During this last month I have had several opportunities to reflect on my testimony. I had someone tell me that church is not always fun, but they go because they know they are suppose to. Then during a conversation with someone else, as we were talking about many things something was said about the gospel being my belief. I explained to this person that No it was not just a belief but knowledge. As we continued to talk they said that they had prayed about the gospel just like everyone had told them to, and they never got anything. This troubled me and I thought about it some more. I talked with my good friend Marcia about her testimony as well and how did she know that the church was true. The scripture came to my mind about
To some is given by the Holy Ghost to know that Jesus Christ is the Son of God and that he was crucified for the sins of the world.
To others it is given to believe on their words that they also might have eternal life if they continue faithful. I have often wondered why I was blessed to have a strong testimony. As I told this person, that it is not a belief it is a knowledge. I know these things to be true. They said then I'm saying that what others believe is wrong. I told them no. that not what I'm saying but I know what I do know to be true.
On Friday we as a Stake Young Women's and Young Men's Presidency went to the LBJ Grasslands to see if this is where we would want to have youth conference this next year. So I asked Sister Furniss and Sister Johnson both about how did they know that the church was true.

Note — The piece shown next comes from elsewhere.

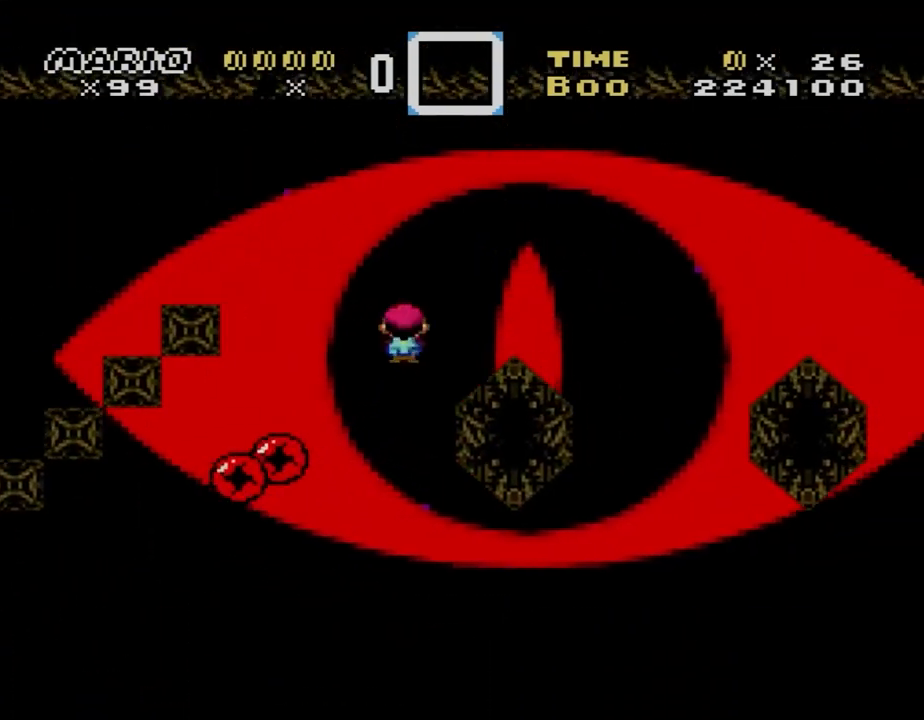
{"buttons": ["X", "DPAD_RIGHT"]}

I have learned alot this weekend. Sister Furniss grew up in the church and she said that she always went to church and everyone she knew went to church, but after she married and moved to Texas(not here but a small town in west Texas) She knew she needed to know what she believed. For Sister Johnson she said she prayed and prayed and wanted what someone people talk about a big spiritual experience, she had always read her scriptures, but one day while jogging it came to her, she reminded me of a seminary song of a long time ago. I can't remember all of it but it starts out like drops of rain falling to the ground like one by one upon the thirsty ground. She said its like that for her. Doing the things we are suppose to day by day. Reading our scriptures praying paying our tithing, our callings supporting our leaders. Remaining faithful, being obedient. Then I asked Sister Tan, Friday afternoon while we were getting ready for the Beehive Conference on Sat. She said after she meet her friend Joyce she went to Church for 2 years, attending Seminary and Church with out any other family there with her. Then one day while she was reading the Book of Mormon she just felt it to be true. She then bugged her parents to let her be baptised. I am so thankful for the ladies that I serve with. I have had my testimony strengthen so much by them. This has been an enlightening weekend for me. One thing that Marcia said to me is that when the spirit is there you can teach. I know that when the spirit is there he will testify that those teachings are true. The person receiving that Holy Ghost's promptings have to be receptive as well. I am so thankful for the knowledge of the Gospel. I am thankful that I do have a testimony. I have thought about it alot this weekend. I know that when I first joined the church my testimony was just beginning, and as I have studied and prayed and kept going and doing what the Lord has asked, it has been strengthened. At what point did it turn from a belief to a knowledge... I don't know but I am so glad that it did. That doesn't mean that everything has been peaches and roses because it has not but I do know that I have a loving Heavenly Father and He is mindful of me. I want to return to live with him and the rest of my family forever as I have been promised.